The IFS tells us that higher taxes will be necessary if we’re to end this unceasing austerity the public finances are all suffering from. But if that’s true then we can’t actually be having any austerity, can we? This is true of either meaning of austerity that we might use. The economic one, talking about the size of the deficit, or the one more common among screaming harpies, the idea that there’s just not enough government going on. The necessity of an historically high tax share of the economy shows that neither definition can be used to explain what we’re suffering from:
Taxes will have to rise to highest level since the end of WW2 to meet the £19bn cost of Theresa May’s pledge to end austerity, the Institute for Fiscal Studies has warned.
Chancellor Philip Hammond would have to hike income tax, National Insurance and VAT by one penny in order to find the money to pay for the promise, the body warned.
Doing so would take the overall tax burden on the British public close to the highest level it has been since 1945 and the end of the Second World War.
The economic definition is something along the lines of not having a deficit large enough for the economic conditions we face.

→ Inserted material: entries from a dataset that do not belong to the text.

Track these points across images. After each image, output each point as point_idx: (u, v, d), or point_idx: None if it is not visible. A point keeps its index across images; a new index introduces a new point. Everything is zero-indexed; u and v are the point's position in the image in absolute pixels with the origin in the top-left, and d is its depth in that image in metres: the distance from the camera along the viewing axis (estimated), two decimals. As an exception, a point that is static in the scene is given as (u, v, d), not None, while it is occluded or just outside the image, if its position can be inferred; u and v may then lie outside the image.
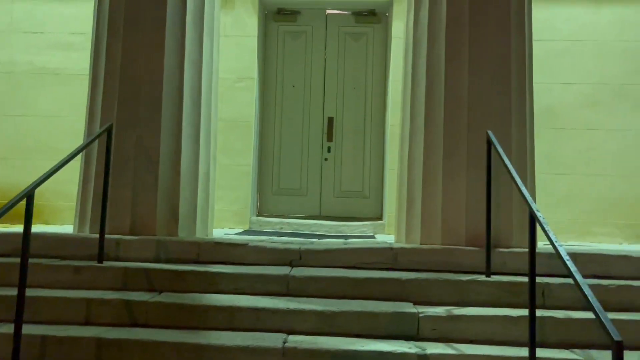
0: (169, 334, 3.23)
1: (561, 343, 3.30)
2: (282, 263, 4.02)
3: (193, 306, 3.42)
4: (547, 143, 6.39)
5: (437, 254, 3.98)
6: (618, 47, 6.51)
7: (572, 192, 6.42)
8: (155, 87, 4.45)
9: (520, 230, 4.19)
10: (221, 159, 6.52)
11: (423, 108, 4.39)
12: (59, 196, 6.63)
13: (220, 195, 6.51)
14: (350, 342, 3.19)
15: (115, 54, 4.50)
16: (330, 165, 6.98)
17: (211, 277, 3.73)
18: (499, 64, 4.28)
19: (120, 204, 4.35)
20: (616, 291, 3.61)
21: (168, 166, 4.45)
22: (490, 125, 4.21)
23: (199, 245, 4.09)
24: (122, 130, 4.42)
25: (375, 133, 6.97)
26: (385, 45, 7.02)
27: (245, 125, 6.71)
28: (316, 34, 7.10)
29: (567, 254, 2.57)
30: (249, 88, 6.73)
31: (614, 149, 6.46)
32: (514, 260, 3.91)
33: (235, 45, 6.73)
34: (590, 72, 6.51)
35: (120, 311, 3.44)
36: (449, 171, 4.23)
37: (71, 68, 6.84)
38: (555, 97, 6.50)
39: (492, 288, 3.64)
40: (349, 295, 3.65)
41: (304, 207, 6.97)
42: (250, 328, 3.36)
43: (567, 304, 3.58)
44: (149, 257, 4.07)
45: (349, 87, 7.02)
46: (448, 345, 3.22)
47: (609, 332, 2.08)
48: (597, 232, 6.38)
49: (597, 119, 6.50)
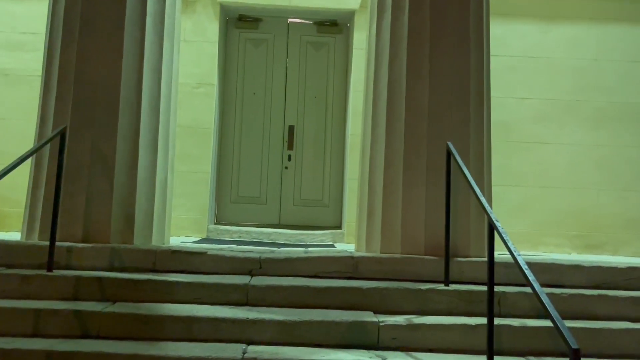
0: (123, 346, 3.11)
1: (517, 351, 3.37)
2: (241, 272, 3.95)
3: (149, 316, 3.31)
4: (501, 155, 6.58)
5: (397, 263, 4.01)
6: (568, 64, 6.80)
7: (525, 204, 6.63)
8: (112, 91, 4.32)
9: (478, 240, 4.28)
10: (179, 165, 6.39)
11: (384, 119, 4.43)
12: (6, 202, 6.33)
13: (177, 203, 6.37)
14: (312, 351, 3.16)
15: (70, 56, 4.34)
16: (291, 173, 6.95)
17: (168, 287, 3.62)
18: (458, 77, 4.38)
19: (72, 211, 4.18)
20: (569, 300, 3.72)
21: (124, 172, 4.32)
22: (450, 136, 4.29)
23: (156, 254, 3.97)
24: (76, 135, 4.27)
25: (335, 142, 7.00)
26: (346, 55, 7.08)
27: (204, 131, 6.60)
28: (278, 42, 7.09)
29: (525, 263, 2.64)
30: (209, 94, 6.64)
31: (564, 162, 6.72)
32: (472, 269, 3.98)
33: (196, 51, 6.63)
34: (542, 88, 6.77)
35: (71, 322, 3.29)
36: (409, 181, 4.28)
37: (21, 69, 6.57)
38: (509, 111, 6.71)
39: (450, 297, 3.69)
40: (310, 304, 3.62)
41: (264, 216, 6.91)
42: (209, 339, 3.28)
43: (523, 312, 3.66)
44: (102, 266, 3.92)
45: (310, 96, 7.03)
46: (408, 354, 3.24)
47: (567, 340, 2.13)
48: (549, 243, 6.60)
49: (548, 133, 6.74)
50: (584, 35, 6.82)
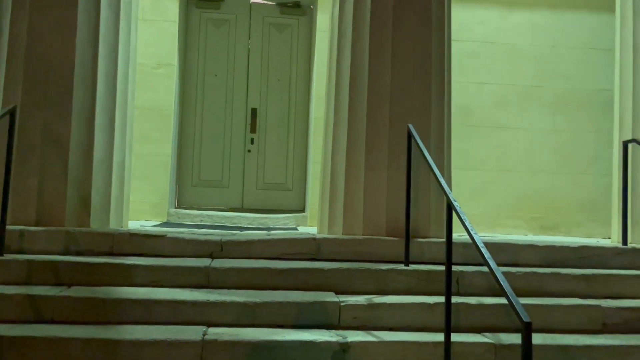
0: (78, 330, 3.04)
1: (474, 327, 3.46)
2: (202, 255, 3.91)
3: (106, 300, 3.24)
4: (461, 139, 6.69)
5: (358, 244, 4.04)
6: (528, 50, 6.93)
7: (483, 187, 6.77)
8: (66, 69, 4.17)
9: (438, 221, 4.35)
10: (138, 148, 6.23)
11: (347, 101, 4.43)
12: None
13: (137, 186, 6.23)
14: (272, 332, 3.16)
15: (20, 32, 4.16)
16: (253, 157, 6.89)
17: (126, 270, 3.55)
18: (420, 60, 4.41)
19: (24, 193, 4.03)
20: (523, 277, 3.84)
21: (79, 154, 4.18)
22: (411, 119, 4.32)
23: (113, 237, 3.88)
24: (28, 115, 4.10)
25: (299, 125, 6.97)
26: (310, 37, 7.03)
27: (164, 113, 6.46)
28: (240, 23, 6.97)
29: (482, 242, 2.69)
30: (169, 75, 6.49)
31: (522, 146, 6.88)
32: (432, 249, 4.05)
33: (155, 30, 6.46)
34: (501, 74, 6.89)
35: (24, 307, 3.19)
36: (371, 164, 4.30)
37: (-31, 46, 6.25)
38: (469, 96, 6.81)
39: (410, 277, 3.74)
40: (272, 286, 3.61)
41: (226, 200, 6.84)
42: (169, 321, 3.24)
43: (479, 291, 3.76)
44: (57, 250, 3.81)
45: (273, 79, 6.96)
46: (368, 332, 3.28)
47: (519, 314, 2.19)
48: (506, 224, 6.78)
49: (507, 118, 6.88)
50: (543, 22, 6.96)
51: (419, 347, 3.15)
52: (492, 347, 3.22)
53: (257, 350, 3.01)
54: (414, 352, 3.14)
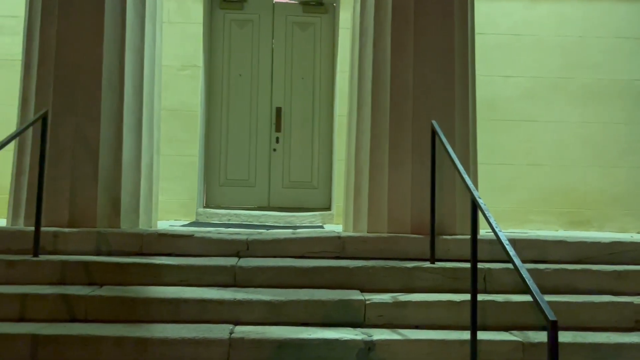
0: (109, 329, 3.12)
1: (501, 325, 3.42)
2: (229, 254, 3.96)
3: (136, 299, 3.32)
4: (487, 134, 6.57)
5: (383, 242, 4.03)
6: (554, 42, 6.78)
7: (512, 182, 6.66)
8: (94, 73, 4.27)
9: (464, 218, 4.30)
10: (165, 149, 6.33)
11: (370, 98, 4.42)
12: (-8, 189, 6.27)
13: (165, 186, 6.33)
14: (298, 330, 3.19)
15: (50, 38, 4.28)
16: (279, 155, 6.93)
17: (155, 269, 3.63)
18: (443, 55, 4.36)
19: (57, 196, 4.15)
20: (553, 274, 3.77)
21: (109, 156, 4.29)
22: (435, 115, 4.28)
23: (142, 237, 3.97)
24: (59, 119, 4.22)
25: (323, 123, 6.98)
26: (333, 35, 7.02)
27: (190, 114, 6.55)
28: (263, 23, 7.01)
29: (506, 239, 2.66)
30: (194, 76, 6.57)
31: (551, 140, 6.74)
32: (458, 247, 4.02)
33: (180, 32, 6.54)
34: (528, 66, 6.76)
35: (58, 306, 3.30)
36: (395, 160, 4.29)
37: (3, 53, 6.46)
38: (495, 89, 6.70)
39: (436, 274, 3.72)
40: (297, 284, 3.64)
41: (252, 198, 6.90)
42: (196, 320, 3.30)
43: (507, 288, 3.71)
44: (89, 250, 3.91)
45: (297, 77, 6.99)
46: (394, 331, 3.28)
47: (545, 312, 2.16)
48: (535, 220, 6.66)
49: (535, 111, 6.75)
50: (570, 12, 6.80)
51: (445, 346, 3.14)
52: (519, 345, 3.18)
53: (283, 348, 3.05)
54: (440, 350, 3.13)
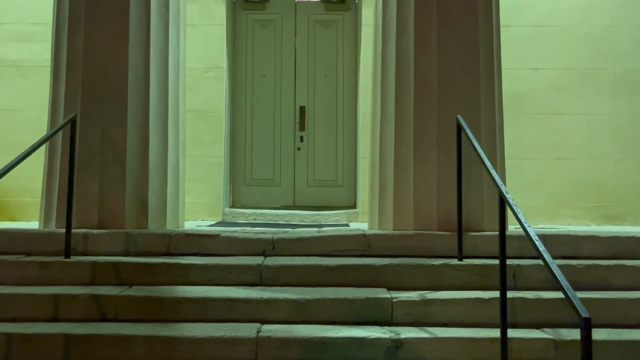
0: (139, 328, 3.17)
1: (532, 323, 3.35)
2: (255, 253, 3.98)
3: (164, 299, 3.36)
4: (515, 128, 6.47)
5: (409, 240, 3.99)
6: (583, 32, 6.62)
7: (541, 176, 6.53)
8: (120, 77, 4.34)
9: (491, 214, 4.23)
10: (191, 150, 6.41)
11: (393, 95, 4.38)
12: (25, 192, 6.45)
13: (191, 187, 6.41)
14: (325, 329, 3.18)
15: (77, 44, 4.36)
16: (303, 154, 6.94)
17: (182, 269, 3.67)
18: (467, 49, 4.30)
19: (87, 198, 4.24)
20: (585, 270, 3.68)
21: (136, 158, 4.35)
22: (460, 110, 4.23)
23: (170, 237, 4.02)
24: (87, 122, 4.30)
25: (347, 121, 6.96)
26: (355, 32, 6.99)
27: (215, 115, 6.61)
28: (286, 22, 7.02)
29: (536, 235, 2.60)
30: (218, 78, 6.63)
31: (581, 133, 6.58)
32: (486, 243, 3.95)
33: (203, 34, 6.61)
34: (556, 58, 6.61)
35: (89, 306, 3.36)
36: (420, 157, 4.24)
37: (33, 60, 6.63)
38: (522, 82, 6.58)
39: (464, 271, 3.67)
40: (323, 282, 3.64)
41: (278, 198, 6.93)
42: (224, 319, 3.32)
43: (538, 284, 3.63)
44: (118, 251, 3.98)
45: (320, 76, 6.98)
46: (421, 329, 3.24)
47: (577, 309, 2.11)
48: (565, 215, 6.51)
49: (563, 103, 6.60)
50: (598, 1, 6.62)
51: (474, 344, 3.09)
52: (552, 343, 3.11)
53: (310, 347, 3.04)
54: (469, 348, 3.08)
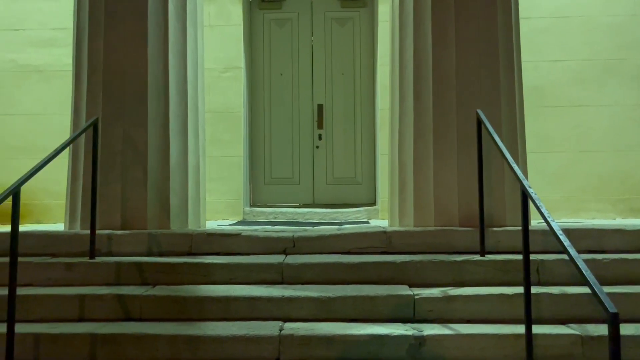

Simon Wren Lewis has said that any level of deficit which allows a recession to even happen is austerity – an extreme position but logically one that follows from the basics. Deficits are stimulatory, austerity is insufficient stimulus.
But if taxes must rise to fund spending then that’s not stimulatory spending, is it? For by stating that we must raise taxes we’re already insisting that we shouldn’t be increasing the deficit. Thus such increased spending is not about ending austerity precisely because we are increasing taxes to do it.
The other meaning is common to The Guardian’s pages. There’s less money to spend on the snowflakes’ favourites projects, this must be Tory austerity. Not something that’s actually greatly in evidence:
The problem, however, is that the numbers aren’t on Hutton’s side of the argument. The figures are available easily enough. Public spending is up in cash terms since before the crash, has risen each year. As a percentage of GDP it is roughly where it was before the crash. As good Keynesian policy would have it. Sure, blow out the deficit when in a recession but then start repairing that roof when the sun shines again. Tax revenue is up in cash terms and, again, is about where it was before the recession as a percentage of GDP.
This is not evidence of some desperate slash and burn of the state. Just of good, proportionate, expansion of the deficit in those times of need, a retraction of the stimulus as unemployment falls again.
That is, we’ve no good evidence of the state having shrunk. Thus we cannot have that austerity in this second sense. Again, the fact that we must raise taxes – no, not taxes upon the rich, the level of taxation taken from the economy and then fed through government as a whole – to historically high levels to pay for spending means that we must therefore be at historically high levels of taxation and spending already. Which isn’t austerity, is it?